MAXSEGM - Editorial

PROBLEM LINK:

Practice
Contest

Author: Ramazan Rakhmatullin
Testers: Lewin Gan, Marek Sommer
Editorialist: Pawel Kacprzak

DIFFICULTY:

Easy

PREREQUISITES:

Two pointers

PROBLEM:

You are given 2 arrays W = [W_1, W_2, \ldots, W_N] and C = [C_1, C_2, \ldots, C_N] with N elements each. We say that a range [L, R] is unique if all the elements C_L, C_{L+1}, \ldots, C_R are unique. The goal is to find the maximum possible sum W_L + W_{L+1} + \ldots + W_R for a unique range [L, R].

EXPLANATION:

First of all, notice that in both subtasks, values of W are up to 10^9, which means that the final sum can exceed 32-bit integer range, so you should use 64-bit integers to represent the sums.

Subtask 1

In the first subtask, there are up to 100 test cases to solve, but we know that the sum of N over all these test cases doesn’t exceed 10^4, so we can apply the following quadratic time approach. For all L = 1, 2, \ldots, N, let’s iterate over all R \geq L such that a range [L, R] is unique and update the result during this iteration. The key observation here is that if for some A, the range [L, A] is not unique, i.e. there exists two indices L \leq i < j \leq A, such that C_i = C_j, then any range [L, B] for B > A is also not unique. In order to track uniqueness of elements in a range during iterations, we can use a hash-table, or even better, after noticing that values in C are non-negative integers less than N, we can use a simple boolean array for this purpose.

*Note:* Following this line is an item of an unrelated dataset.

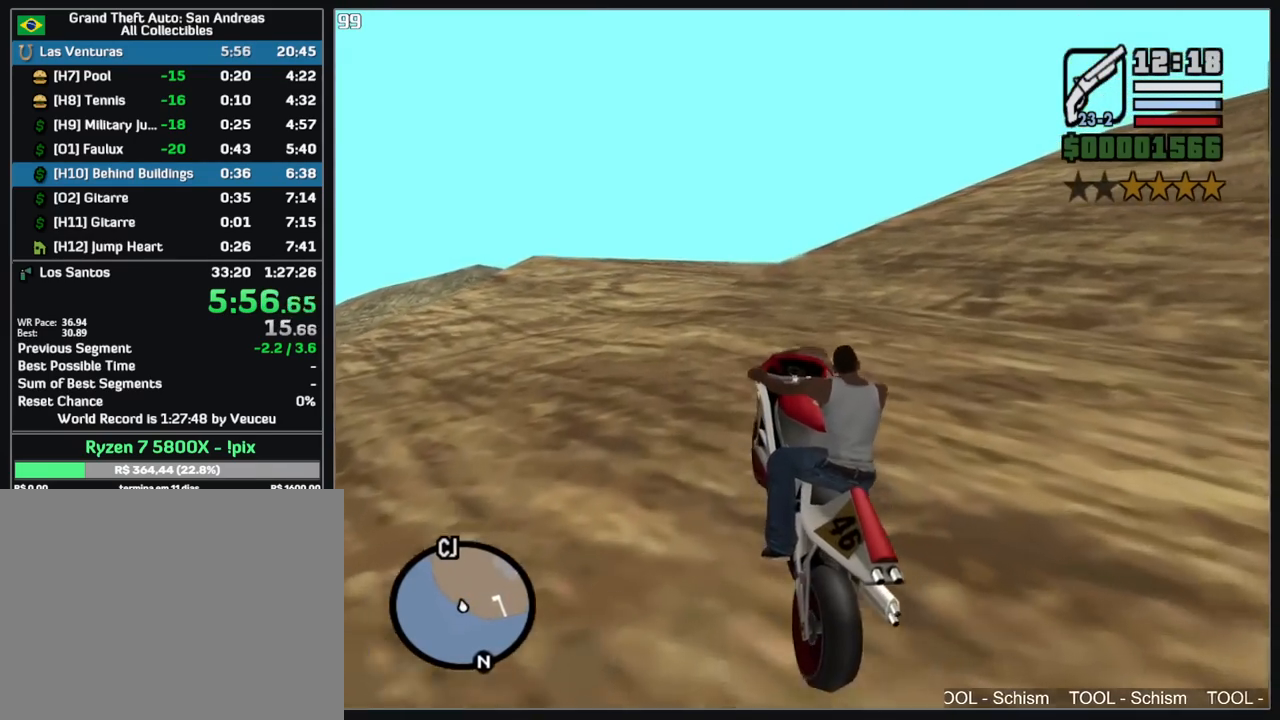
{"keys": ["w"], "mouse": [], "events": [[167, "mouse_right", "down"], [233, "mouse_right", "up"], [350, "mouse_right", "down"], [417, "mouse_right", "up"]]}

The following pseudocode illustrates the above appraoch:

result = 0
for L = 1 to N:
    for i = 0 to N-1:
        seen[i] = False # initially all are unseen
    currentSum = 0
    for R = L to N:
        if seen[C[R]]:
            break
        currentSum += W[R]
        result = max(result, currentSum)
        seen[C[R]] = True
print result

The total time complexity of this method is clearly O(N^2) for a single test case, which is sufficient in this subtask.

Subtask 2

In the second subtask, there are also up to 100 test cases to solve, but now the sum over N over these test cases doesn’t exceed 10^6. Thus we need a faster approach, ideally a linear one.

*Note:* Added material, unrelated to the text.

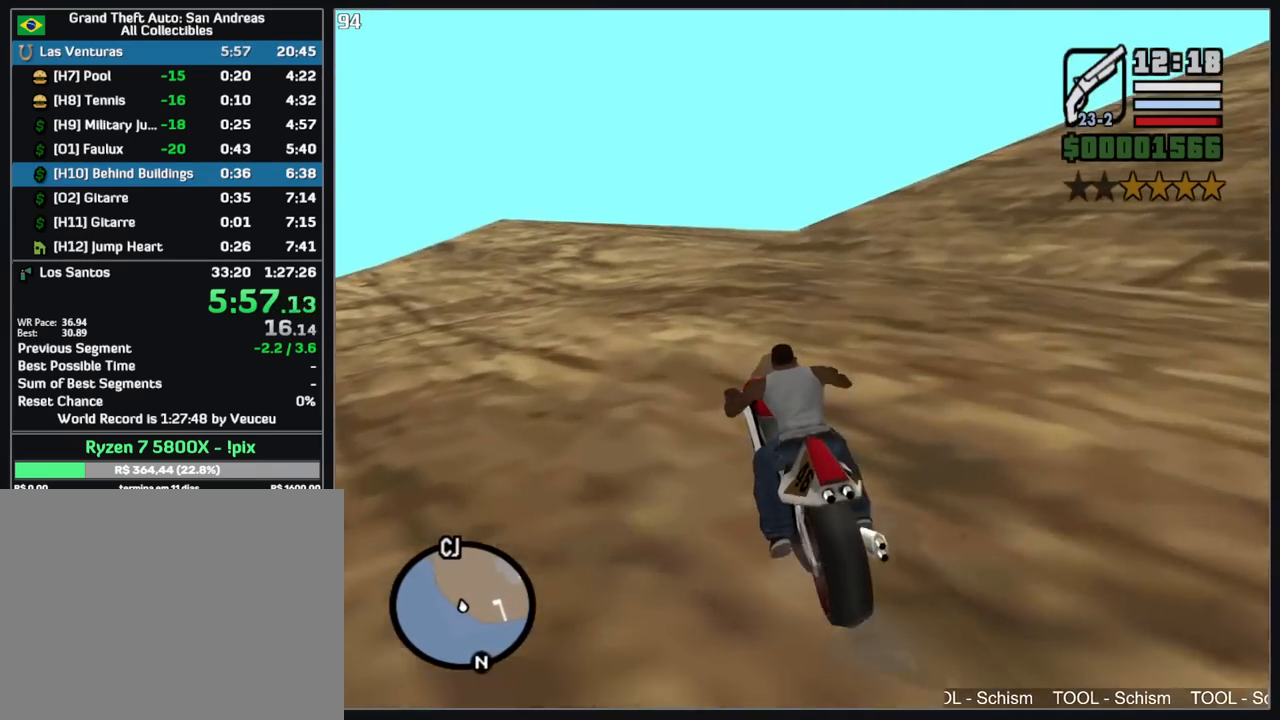
{"keys": ["w"], "mouse": [], "events": [[17, "mouse_right", "down"], [100, "mouse_right", "up"], [183, "mouse_right", "down"], [267, "mouse_right", "up"], [350, "mouse_right", "down"], [433, "mouse_right", "up"]]}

The key observation is to notice that values in the array W are non-negative, which means that if a range [L, R] is unique, and we can extend it in any direction, then we can always do that. It follows, that if we have a unique range [L, R], we want to extend in both directions as much as it stays unique. This leads to the following approach:

Let’s start with L = 1. We are going to use a boolean array for tracking already seen elements in the current range - similarly as in the solution for the first subtask. Now, let’s find maximum R such that the range [L, R] is unique. It means that either R = N or value C[R+1] appears in range [L, R] in array C. We do this by simply iterating from R = L until we find this maximum R. Now we know that [L, R] is a unique range and we can update the result with its sum, which can be computed while iterating. Now comes the second key observation. If R = N we are done, because there are no remaining elements to the right. Otherwise, in order to extend the current range to the right, we have to find the minimum i \geq L, such that C[i] = C[R+1], update L to i+1 and start extending the right endpoint of the range from R while it remains unique. We repeat this process until R becomes N. The following pseudocode illustrates this approach:

result = 0
currentSum = 0
L = 1
R = 1
for i = 0 to N-1:
    seen[i] = False # initially all are unseen
while True:
    while R <= N and not seen[C[R]]:
        currentSum += W[R]
        seen[C[R]] = True
        R += 1
    result = max(result, currentSum)
    if R == N+1:
        break
    while seen[C[R]]:
        seen[C[L]] = False
        currentSum -= W[L]
        L += 1
print result

The time complexity of this approach is O(N) for a single test case because both L and R can be updated at most N times in the loops and the total complexity is dominated by the loops where these values are updated in every iteration. This method is often called “Two pointers” approach and it’s useful in approaching many problems, even very advanced ones.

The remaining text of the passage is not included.